Horry County police also seized $10,600 in cash and two shotguns from the Moorers’ home at 8786 Highway 814 in February, but police returned the weapons a day later, documents show.
Police took two swabs from a shotgun, but the warrants don’t specify from which shotgun the swab was taken.
As a result of the search warrants, police took Sidney and Tammy Moorer into custody on Feb. 21.
Both have since been charged with murder, kidnapping, obstruction of justice and two counts of indecent exposure. A trial date had not been set as of this posting.
Elvis, 21, who was 20 years old when she disappeared around 3:41 a.m. Dec. 18, 2013, has never been found. A cause of death has never been identified.
Jimmy Richardson, 15th circuit solicitor, couldn’t be reached for comment as of this posting.
Prosecutors and defense attorneys are prohibited from commenting publicly about the Elvis case.

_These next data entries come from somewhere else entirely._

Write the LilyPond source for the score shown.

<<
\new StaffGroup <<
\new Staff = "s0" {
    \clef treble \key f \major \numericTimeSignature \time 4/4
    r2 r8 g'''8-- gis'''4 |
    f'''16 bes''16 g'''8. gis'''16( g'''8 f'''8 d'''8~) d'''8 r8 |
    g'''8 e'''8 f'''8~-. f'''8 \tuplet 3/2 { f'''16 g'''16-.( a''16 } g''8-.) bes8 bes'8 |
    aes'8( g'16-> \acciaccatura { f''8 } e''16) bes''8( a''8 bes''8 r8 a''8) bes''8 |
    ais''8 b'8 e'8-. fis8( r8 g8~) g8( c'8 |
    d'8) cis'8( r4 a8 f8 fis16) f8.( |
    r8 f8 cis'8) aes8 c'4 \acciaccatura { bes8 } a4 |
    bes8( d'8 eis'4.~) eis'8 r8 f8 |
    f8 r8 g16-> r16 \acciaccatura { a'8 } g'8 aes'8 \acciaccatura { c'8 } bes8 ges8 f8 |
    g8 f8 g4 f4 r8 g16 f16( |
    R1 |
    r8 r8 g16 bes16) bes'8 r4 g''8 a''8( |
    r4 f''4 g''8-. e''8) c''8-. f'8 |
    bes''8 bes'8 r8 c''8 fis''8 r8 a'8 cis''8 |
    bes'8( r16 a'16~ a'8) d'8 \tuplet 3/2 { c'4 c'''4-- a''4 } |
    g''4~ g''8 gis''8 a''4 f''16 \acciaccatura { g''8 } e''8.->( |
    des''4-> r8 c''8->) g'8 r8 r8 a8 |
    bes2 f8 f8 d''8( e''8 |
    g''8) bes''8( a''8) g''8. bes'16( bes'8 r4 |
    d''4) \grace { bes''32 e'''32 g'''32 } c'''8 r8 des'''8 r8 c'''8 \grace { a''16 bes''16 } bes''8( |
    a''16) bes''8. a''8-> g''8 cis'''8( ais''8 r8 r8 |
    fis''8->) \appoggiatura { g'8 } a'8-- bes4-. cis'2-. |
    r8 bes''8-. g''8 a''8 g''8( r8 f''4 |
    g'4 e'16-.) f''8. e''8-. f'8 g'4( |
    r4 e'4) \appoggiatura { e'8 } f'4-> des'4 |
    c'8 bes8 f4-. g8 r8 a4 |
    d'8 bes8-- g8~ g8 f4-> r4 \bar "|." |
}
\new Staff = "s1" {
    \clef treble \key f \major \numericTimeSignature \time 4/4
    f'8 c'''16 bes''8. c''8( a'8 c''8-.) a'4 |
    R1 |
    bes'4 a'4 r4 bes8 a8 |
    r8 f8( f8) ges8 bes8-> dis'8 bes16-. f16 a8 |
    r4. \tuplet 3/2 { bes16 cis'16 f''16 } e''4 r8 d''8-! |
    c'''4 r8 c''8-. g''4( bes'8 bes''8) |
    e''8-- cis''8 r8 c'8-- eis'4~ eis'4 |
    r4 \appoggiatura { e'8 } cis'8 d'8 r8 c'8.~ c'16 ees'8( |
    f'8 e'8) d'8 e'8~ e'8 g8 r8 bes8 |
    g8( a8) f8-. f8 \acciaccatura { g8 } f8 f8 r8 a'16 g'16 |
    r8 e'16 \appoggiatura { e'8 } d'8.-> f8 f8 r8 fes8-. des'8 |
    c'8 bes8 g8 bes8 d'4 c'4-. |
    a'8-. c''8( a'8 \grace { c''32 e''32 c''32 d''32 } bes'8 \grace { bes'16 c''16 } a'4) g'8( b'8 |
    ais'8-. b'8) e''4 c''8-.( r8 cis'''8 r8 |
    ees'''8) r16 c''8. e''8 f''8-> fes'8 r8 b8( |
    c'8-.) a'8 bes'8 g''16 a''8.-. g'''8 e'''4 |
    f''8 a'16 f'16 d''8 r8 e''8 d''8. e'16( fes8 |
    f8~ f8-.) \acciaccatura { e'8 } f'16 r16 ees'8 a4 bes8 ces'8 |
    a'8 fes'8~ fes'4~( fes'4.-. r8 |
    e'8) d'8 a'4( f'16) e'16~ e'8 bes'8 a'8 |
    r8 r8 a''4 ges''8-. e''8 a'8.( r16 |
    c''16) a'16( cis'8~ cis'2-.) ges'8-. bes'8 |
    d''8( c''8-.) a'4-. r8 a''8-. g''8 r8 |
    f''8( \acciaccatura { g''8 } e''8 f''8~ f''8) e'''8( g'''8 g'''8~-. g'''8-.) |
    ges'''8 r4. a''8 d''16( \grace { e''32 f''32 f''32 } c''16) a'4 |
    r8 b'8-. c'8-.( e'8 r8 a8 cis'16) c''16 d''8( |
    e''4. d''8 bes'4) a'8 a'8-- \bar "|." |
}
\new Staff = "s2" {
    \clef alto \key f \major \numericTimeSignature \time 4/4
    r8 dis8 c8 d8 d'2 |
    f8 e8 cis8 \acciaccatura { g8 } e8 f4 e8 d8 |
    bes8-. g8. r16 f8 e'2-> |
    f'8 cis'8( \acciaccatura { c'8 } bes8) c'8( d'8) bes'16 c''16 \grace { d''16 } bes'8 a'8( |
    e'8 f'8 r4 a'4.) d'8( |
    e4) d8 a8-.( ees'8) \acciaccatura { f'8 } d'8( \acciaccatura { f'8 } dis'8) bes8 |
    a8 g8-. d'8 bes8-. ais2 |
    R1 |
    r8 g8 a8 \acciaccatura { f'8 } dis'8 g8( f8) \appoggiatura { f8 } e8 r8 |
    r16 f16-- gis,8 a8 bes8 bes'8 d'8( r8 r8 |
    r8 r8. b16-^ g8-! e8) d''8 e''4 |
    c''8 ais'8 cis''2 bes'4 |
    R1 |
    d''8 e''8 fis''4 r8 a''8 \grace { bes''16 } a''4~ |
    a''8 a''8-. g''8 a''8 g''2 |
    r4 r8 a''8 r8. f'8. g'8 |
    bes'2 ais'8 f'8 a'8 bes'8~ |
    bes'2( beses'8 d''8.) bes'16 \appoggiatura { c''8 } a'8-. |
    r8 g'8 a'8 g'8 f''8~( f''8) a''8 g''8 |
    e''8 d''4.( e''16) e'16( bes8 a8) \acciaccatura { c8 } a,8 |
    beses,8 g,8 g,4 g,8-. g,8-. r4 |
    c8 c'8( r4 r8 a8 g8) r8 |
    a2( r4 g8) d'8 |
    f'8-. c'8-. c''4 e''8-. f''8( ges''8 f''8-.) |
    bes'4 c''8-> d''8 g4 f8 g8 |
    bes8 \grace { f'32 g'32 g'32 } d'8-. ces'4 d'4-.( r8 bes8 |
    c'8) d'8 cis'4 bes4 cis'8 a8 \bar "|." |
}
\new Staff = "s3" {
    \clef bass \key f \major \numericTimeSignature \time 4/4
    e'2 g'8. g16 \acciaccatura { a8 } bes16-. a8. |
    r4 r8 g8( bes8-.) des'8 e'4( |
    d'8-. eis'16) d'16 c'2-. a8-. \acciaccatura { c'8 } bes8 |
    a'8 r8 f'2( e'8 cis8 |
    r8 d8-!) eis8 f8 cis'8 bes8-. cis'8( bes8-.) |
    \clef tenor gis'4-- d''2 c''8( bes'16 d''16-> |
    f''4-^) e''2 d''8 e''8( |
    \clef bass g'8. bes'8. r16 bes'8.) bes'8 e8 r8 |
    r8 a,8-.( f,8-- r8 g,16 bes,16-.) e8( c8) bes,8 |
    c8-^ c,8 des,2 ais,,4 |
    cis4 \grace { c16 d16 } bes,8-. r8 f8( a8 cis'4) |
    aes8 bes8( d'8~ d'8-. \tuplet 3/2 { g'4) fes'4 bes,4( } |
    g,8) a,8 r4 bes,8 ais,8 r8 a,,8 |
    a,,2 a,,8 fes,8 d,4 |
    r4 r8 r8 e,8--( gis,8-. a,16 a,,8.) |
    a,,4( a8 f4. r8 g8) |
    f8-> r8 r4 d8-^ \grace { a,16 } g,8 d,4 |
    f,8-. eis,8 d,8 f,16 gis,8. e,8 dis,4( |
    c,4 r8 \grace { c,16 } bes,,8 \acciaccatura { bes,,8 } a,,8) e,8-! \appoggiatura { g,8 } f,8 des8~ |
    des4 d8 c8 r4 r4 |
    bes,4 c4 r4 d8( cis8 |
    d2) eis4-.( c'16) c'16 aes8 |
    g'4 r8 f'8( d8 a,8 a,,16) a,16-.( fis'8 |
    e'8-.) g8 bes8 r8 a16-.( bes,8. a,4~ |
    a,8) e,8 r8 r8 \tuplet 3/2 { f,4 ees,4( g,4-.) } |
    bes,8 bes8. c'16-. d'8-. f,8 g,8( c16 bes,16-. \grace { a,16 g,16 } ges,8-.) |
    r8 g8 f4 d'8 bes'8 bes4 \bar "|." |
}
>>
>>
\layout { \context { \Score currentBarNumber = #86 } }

So are police officers investigating the case, employees of the solicitor’s office and Sidney and Tammy Moorer themselves.
Polly Caison, mother of Tammy Moorer, said documents stating that police returned the shotguns serve as further proof her daughter and son-in-law had nothing to do with Elvis’ disappearance.
“We were all together the night she went missing,” Caison said. “They [Sidney and Tammy] had just gotten home around 3 o’clock [a.m.] and they never left the house. We were up that night. We all go to work early in the morning.”
Horry County police executed search warrants at the homes of the Moorers and Caisons on Dec. 23, 2013 and Feb. 21, 2014, records show.
According to an affidavit, police sought and obtained the Dec. 23 warrant to search the Caisons’ home after they noticed a video recording device on their property.
“This video surveillance could be instrumental in finding the whereabouts of the victim,” a Dec. 23 affidavit states.
Nothing, however, was taken from either the Caisons’ or Moorers’ homes as a result of the searches, a search warrant return from Dec. 23 states.
“Nobody in this family has done anything with [Heather Elvis],” Polly Caison said. “They [police] don’t have any evidence those kids have committed murder because they didn’t.”
Police also searched both homes on Feb. 21, seizing a variety of electronic recording devices, financial records, phones and five video game systems, which included two Xbox systems, an Xbox hard drive and two Nintendo Wiis.